# Estimate a Transfer Function from Data

I have been given the frequency response and step response of a closed loop system, with a known k value. What would be the best method to find the transfer function?

The following is only true if you assume a linear plant model. You have the frequency response $|G(j\omega)|$ and $\varphi(\omega)$, hence you can rewrite the result as $$G(j\omega)=|G(j\omega)|\exp\left[j\omega+j\varphi(\omega)\right].$$

Now, you need to come up with candidate functions of the following form

$$\hat{G}(j\omega)=\dfrac{\sum_{m=0}^{M}b_m(j\omega)^m}{\sum_{n=0}^{N}a_n(j\omega)^n}.$$

Normally, we would start off with simple transfer functions and choose a more complicated one, if we are not satisfied with the fit.

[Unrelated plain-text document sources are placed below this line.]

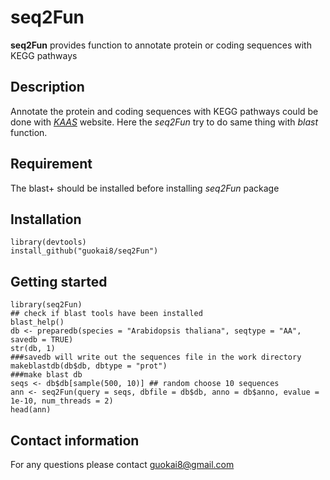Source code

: # seq2Fun
__seq2Fun__ provides function to annotate protein or coding sequences with KEGG pathways
## Description
Annotate the protein and coding sequences with KEGG pathways could be done with [_KAAS_](https://www.genome.jp/kegg/kaas/) website. Here the _seq2Fun_ try to do same thing with _blast_ function.
## Requirement
The blast+ should be installed before installing _seq2Fun_ package
## Installation
```
library(devtools)
install_github("guokai8/seq2Fun")
``` 

## Getting started

```
library(seq2Fun)
## check if blast tools have been installed
blast_help()
db <- preparedb(species = "Arabidopsis thaliana", seqtype = "AA", savedb = TRUE) 
str(db, 1)
###savedb will write out the sequences file in the work directory
makeblastdb(db$db, dbtype = "prot")
###make blast db  
seqs <- db$db[sample(500, 10)] ## random choose 10 sequences
ann <- seq2Fun(query = seqs, dbfile = db$db, anno = db$anno, evalue = 1e-10, num_threads = 2)
head(ann)
```

## Contact information

For any questions please contact guokai8@gmail.com
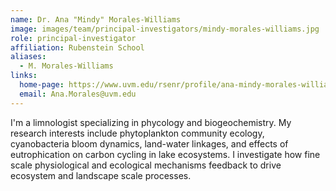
 ```yaml
---
name: Dr. Ana "Mindy" Morales-Williams
image: images/team/principal-investigators/mindy-morales-williams.jpg
role: principal-investigator
affiliation: Rubenstein School
aliases:
  - M. Morales-Williams
links:
  home-page: https://www.uvm.edu/rsenr/profile/ana-mindy-morales-williams
  email: Ana.Morales@uvm.edu
---
```


I'm a limnologist specializing in phycology and biogeochemistry. My research interests include phytoplankton community ecology, cyanobacteria bloom dynamics, land-water linkages, and effects of eutrophication on carbon cycling in lake ecosystems. I investigate how fine scale physiological and ecological mechanisms feedback to drive ecosystem and landscape scale processes.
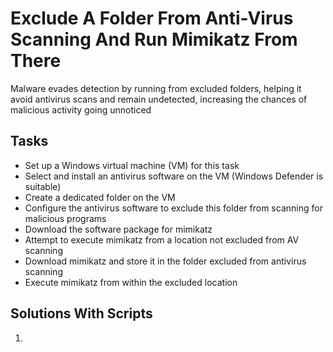 # Exclude A Folder From Anti-Virus Scanning And Run Mimikatz From There
Malware evades detection by running from excluded folders, helping it avoid antivirus scans and remain undetected, increasing the chances of malicious activity going unnoticed

## Tasks
- Set up a Windows virtual machine (VM) for this task
- Select and install an antivirus software on the VM (Windows Defender is suitable)
- Create a dedicated folder on the VM
- Configure the antivirus software to exclude this folder from scanning for malicious programs
- Download the software package for mimikatz
- Attempt to execute mimikatz from a location not excluded from AV scanning
- Download mimikatz and store it in the folder excluded from antivirus scanning
- Execute mimikatz from within the excluded location

## Solutions With Scripts
1. 
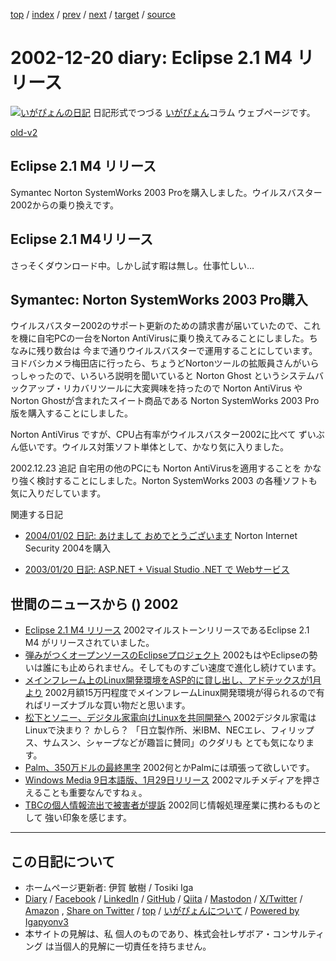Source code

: [top](../index.html) 
 / [index](index.html) 
 / [prev](ig021219.html) 
 / [next](ig021225.html) 
 / [target](https://www.igapyon.jp/igapyon/diary/2002/ig021220.html) 
 / [source](https://github.com/igapyon/diary/blob/master/2002/ig021220.src.md) 

2002-12-20 diary: Eclipse 2.1 M4 リリース
=====================================================================================================
[![いがぴょんの日記](https://www.igapyon.jp/igapyon/diary/images/iga202308_64.jpg "いがぴょん")](https://www.igapyon.jp/igapyon/diary/memo/memoigapyon.html) 日記形式でつづる [いがぴょん](https://www.igapyon.jp/igapyon/diary/memo/memoigapyon.html)コラム ウェブページです。

[old-v2](ig021220-orig.html)

## Eclipse 2.1 M4 リリース

Symantec Norton SystemWorks 2003 Proを購入しました。ウイルスバスター2002からの乗り換えです。


## Eclipse 2.1 M4リリース

さっそくダウンロード中。しかし試す暇は無し。仕事忙しい…

## Symantec: Norton SystemWorks 2003 Pro購入

ウイルスバスター2002のサポート更新のための請求書が届いていたので、これを機に自宅PCの一台をNorton
AntiVirusに乗り換えてみることにしました。ちなみに残り数台は 今まで通りウイルスバスターで運用することにしています。ヨドバシカメラ梅田店に行ったら、ちょうどNortonツールの拡販員さんがいらっしゃったので、いろいろ説明を聞いていると
Norton Ghost というシステムバックアップ・リカバリツールに大変興味を持ったので
Norton AntiVirus や Norton Ghostが含まれたスイート商品である Norton SystemWorks
2003 Pro版を購入することにしました。

Norton AntiVirus ですが、CPU占有率がウイルスバスター2002に比べて ずいぶん低いです。ウイルス対策ソフト単体として、かなり気に入りました。

2002.12.23 追記 自宅用の他のPCにも Norton AntiVirusを適用することを かなり強く検討することにしました。Norton
SystemWorks 2003 の各種ソフトも気に入りだしています。

関連する日記

* [2004/01/02 日記: あけまして おめでとうございます](../2004/ig040102.html)
  Norton Internet Security 2004を購入
  
* [2003/01/20 日記: ASP.NET + Visual Studio .NET で Webサービス](../2003/ig030120.html)

## 世間のニュースから () 2002

* [Eclipse 2.1 M4 リリース](http://eclipse.org/)  2002マイルストーンリリースであるEclipse 2.1 M4 がリリースされていました。
* [弾みがつくオープンソースのEclipseプロジェクト](http://www.zdnet.co.jp/enterprise/0212/17/epn01.html)  2002もはやEclipseの勢いは誰にも止められません。そしてものすごい速度で進化し続けています。
* [メインフレーム上のLinux開発環境をASP的に貸し出し、アドテックスが1月より](http://www.zdnet.co.jp/enterprise/0212/18/epn22.html)  2002月額15万円程度でメインフレームLinux開発環境が得られるので有ればリーズナブルな買い物だと思います。
* [松下とソニー、デジタル家電向けLinuxを共同開発へ](http://www.zdnet.co.jp/news/0212/18/njbt_03.html)  2002デジタル家電はLinuxで決まり？ かしら？ 「日立製作所、米IBM、NECエレ、フィリップス、サムスン、シャープなどが趣旨に賛同」のクダリも とても気になります。
* [Palm、350万ドルの最終黒字](http://www.zdnet.co.jp/news/0212/19/nebt_07.html)  2002何とかPalmには頑張って欲しいです。
* [Windows Media 9日本語版、1月29日リリース](http://www.zdnet.co.jp/news/0212/19/njbt_01.html)  2002マルチメディアを押さえることも重要なんですねぇ。
* [TBCの個人情報流出で被害者が提訴](http://www.zdnet.co.jp/news/0212/19/njbt_05.html)  2002同じ情報処理産業に携わるものとして 強い印象を感じます。


----------------------------------------------------------------------------------------------------

## この日記について

* ホームページ更新者: 伊賀 敏樹 / Tosiki Iga
* [Diary](https://www.igapyon.jp/igapyon/diary/) / [Facebook](https://www.facebook.com/igapyon) / [LinkedIn](https://www.linkedin.com/in/toshikiiga) / [GitHub](https://github.com/igapyon) / [Qiita](https://qiita.com/igapyon) / [Mastodon](https://social.vivaldi.net/@igapyon) / [X/Twitter](https://twitter.com/ToshikiIga) / [Amazon](https://www.amazon.co.jp/%E4%BC%8A%E8%B3%80-%E6%95%8F%E6%A8%B9/e/B004LTQWCQ) ,
[Share on Twitter](https://twitter.com/intent/tweet?hashtags=igapyon%2Cdiary%2C%E3%81%84%E3%81%8C%E3%81%B4%E3%82%87%E3%82%93&text=Eclipse+2.1+M4+%E3%83%AA%E3%83%AA%E3%83%BC%E3%82%B9&url=https%3A%2F%2Fwww.igapyon.jp%2Figapyon%2Fdiary%2F2002%2Fig021220.html) / [top](../index.html) / [いがぴょんについて](https://www.igapyon.jp/igapyon/diary/memo/memoigapyon.html) / [Powered by Igapyonv3](https://github.com/igapyon/igapyonv3)
* 本サイトの見解は、私 個人のものであり、株式会社レザボア・コンサルティング は当個人的見解に一切責任を持ちません。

The goal is to determine the set of parameters $a_n$ and $b_m$. In order to do this, you could minimize the objective function

$$F(a_0,...,a_N,b_0,...,b_M)=\sum_{i=1}^{K}\left[(G(j\omega_i)-\hat{G}(j\omega_i))\overline{(G(j\omega_i)-\hat{G}(j\omega_i))} \right],$$

in which the overline designates the complex conjugate and the index $i$ indicates the index of your measurements/data points, from which you have $K$ in total. You can use Excel/MATLAB/Python to automatically determine the parameters with a nonlinear optimization. After determining the parameters you should check if the fit is acceptable or not.

If you are using MATLAB you can also use the parameter identification toolbox for linear systems.